While the virus was slow to reach the continent compared to other parts of the world, the infection has grown exponentially in recent weeks and continues to spread. Reaching the continent through travelers returning from hotspots in Asia, Europe, and the United States. Africa’s first COVID-19 case was recorded in Egypt on 14 February 2020 and since then a total of 52 African countries have reported cases.
Initially, mainly confined to capital cities, a significant number of countries in Africa are now reporting cases in multiple provinces.
“COVID-19 has the potential not only to cause thousands of deaths but to also unleash economic and social devastation. Its spread beyond major cities means the opening of a new front in our fight against this virus. This requires a decentralized response, which is tailored to the local context. Communities need to be empowered, and provincial and district levels of government need to ensure they have the resources and expertise to respond to outbreaks locally,” said Dr. Matshidiso Moeti, WHO Regional Director for Africa said in a statement.
WHO is working with governments across Africa to scale up their capacities in critical response areas such as coordination, surveillance, testing, isolation, case management, contact tracing, infection prevention and control, risk communication and community engagement, and laboratory capacity. Ghana, Kenya, Ethiopia, Egypt, Morocco, Tunisia, and Nigeria have expanded national testing to multiple labs, allowing for decentralized testing.
These combined measures will ensure the rapid identification of cases, the tracking down and quarantining of contacts and the isolation and treatment of patients. It is also crucial that people are provided with accurate information that will promote healthy behaviour. Protection of health workers is a vital component of the response and when governments implement physical distancing measures, the basic needs of people should be taken into account.
“Africa still has an opportunity to reduce and slow down disease transmission. All countries must rapidly accelerate and scale up a comprehensive response to the pandemic, including an appropriate combination of proven public health and physical distancing measures. Within that process, Member States should target effective control of the outbreak, but plan for the worst,” said Dr. Ahmed Al-Mandhari, WHO Regional Director for the Eastern Mediterranean.

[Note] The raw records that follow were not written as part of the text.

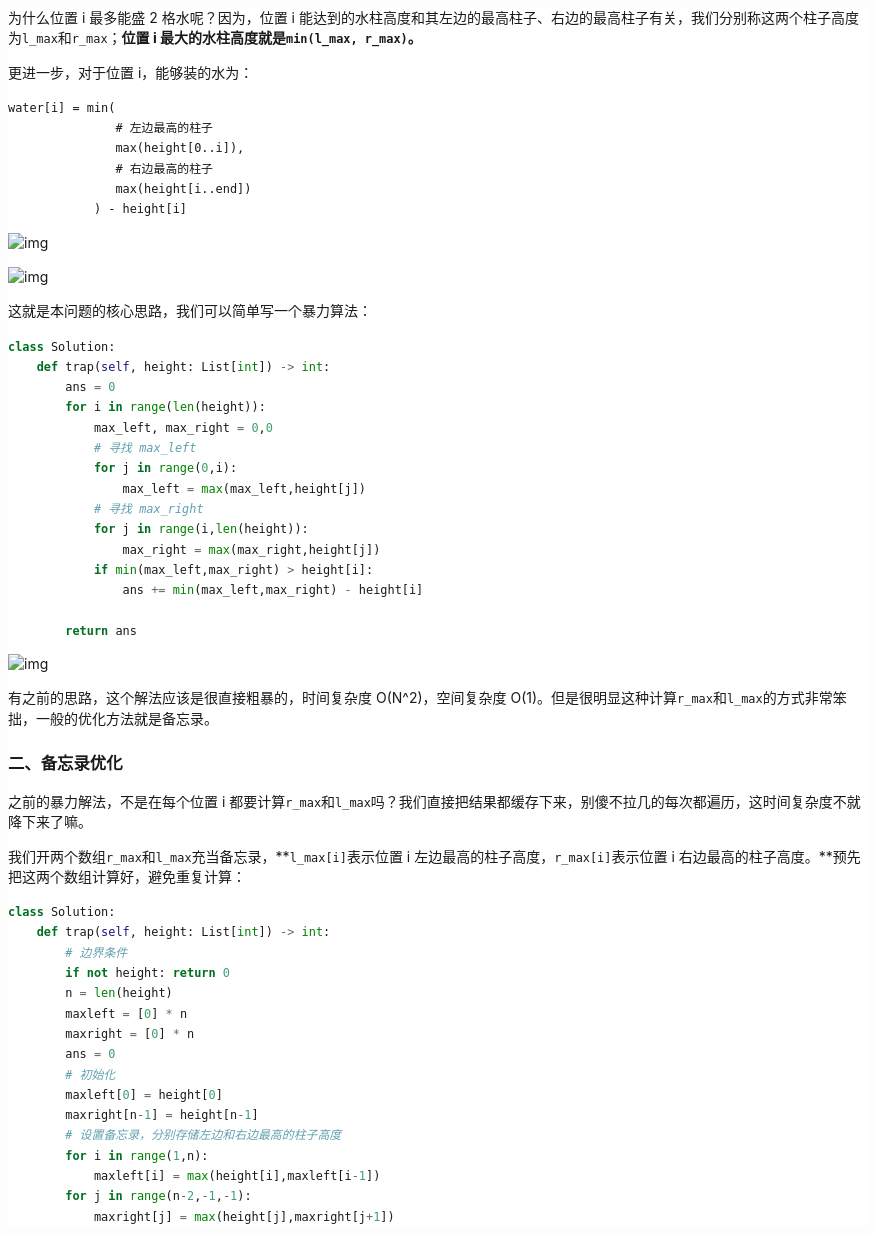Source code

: 为什么位置 i 最多能盛 2 格水呢？因为，位置 i 能达到的水柱高度和其左边的最高柱子、右边的最高柱子有关，我们分别称这两个柱子高度为`l_max`和`r_max`；**位置 i 最大的水柱高度就是`min(l_max, r_max)`。**

更进一步，对于位置 i，能够装的水为：

```
water[i] = min(
               # 左边最高的柱子
               max(height[0..i]),  
               # 右边最高的柱子
               max(height[i..end]) 
            ) - height[i]
```

![img](https://mmbiz.qpic.cn/mmbiz_jpg/map09icNxZ4lmgyqnVCwsKWoNqycr9VIicGJzNpto4yia0wUKF5pwdNjFR38lIDEZ0gJm5eHLPul7MxXPmlkfmjjA/640?wx_fmt=jpeg&tp=webp&wxfrom=5&wx_lazy=1&wx_co=1)

![img](https://mmbiz.qpic.cn/mmbiz_jpg/map09icNxZ4lmgyqnVCwsKWoNqycr9VIicbMFOu7hcgPyZWicbSZ2zVM58boo2HupvFY2zeBA8V7eyd6NjKLFGlCw/640?wx_fmt=jpeg&tp=webp&wxfrom=5&wx_lazy=1&wx_co=1)

这就是本问题的核心思路，我们可以简单写一个暴力算法：

```python
class Solution:
    def trap(self, height: List[int]) -> int:
        ans = 0
        for i in range(len(height)):
            max_left, max_right = 0,0
            # 寻找 max_left
            for j in range(0,i):
                max_left = max(max_left,height[j])
            # 寻找 max_right
            for j in range(i,len(height)):
                max_right = max(max_right,height[j])
            if min(max_left,max_right) > height[i]:
                ans += min(max_left,max_right) - height[i]
        
        return ans

```

![img](https://mmbiz.qpic.cn/mmbiz_png/map09icNxZ4lmgyqnVCwsKWoNqycr9VIicRXaqWtBd8J3hnUya4hyuPkYnGlfCarAblIwDePBNlUHLmtOXnUk25Q/640?wx_fmt=png&tp=webp&wxfrom=5&wx_lazy=1&wx_co=1)

有之前的思路，这个解法应该是很直接粗暴的，时间复杂度 O(N^2)，空间复杂度 O(1)。但是很明显这种计算`r_max`和`l_max`的方式非常笨拙，一般的优化方法就是备忘录。

### 二、备忘录优化

之前的暴力解法，不是在每个位置 i 都要计算`r_max`和`l_max`吗？我们直接把结果都缓存下来，别傻不拉几的每次都遍历，这时间复杂度不就降下来了嘛。

我们开两个数组`r_max`和`l_max`充当备忘录，**`l_max[i]`表示位置 i 左边最高的柱子高度，`r_max[i]`表示位置 i 右边最高的柱子高度。**预先把这两个数组计算好，避免重复计算：

```python
class Solution:
    def trap(self, height: List[int]) -> int:
        # 边界条件
        if not height: return 0
        n = len(height)
        maxleft = [0] * n
        maxright = [0] * n
        ans = 0
        # 初始化
        maxleft[0] = height[0]
        maxright[n-1] = height[n-1]
        # 设置备忘录，分别存储左边和右边最高的柱子高度
        for i in range(1,n):
            maxleft[i] = max(height[i],maxleft[i-1])
        for j in range(n-2,-1,-1):
            maxright[j] = max(height[j],maxright[j+1])
```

There is concern about the impact of the pandemic on countries with fragile health systems and those experiencing complex emergencies and it is critical that countries do all they can to prevent this outbreak from intensifying further. This means a strong public health response by every arm of government and every part of society. WHO is working across Africa to deliver essential equipment, train health workers, clinicians and public servants on how best to respond to COVID-19, and to tailor global guidance to challenging local contexts.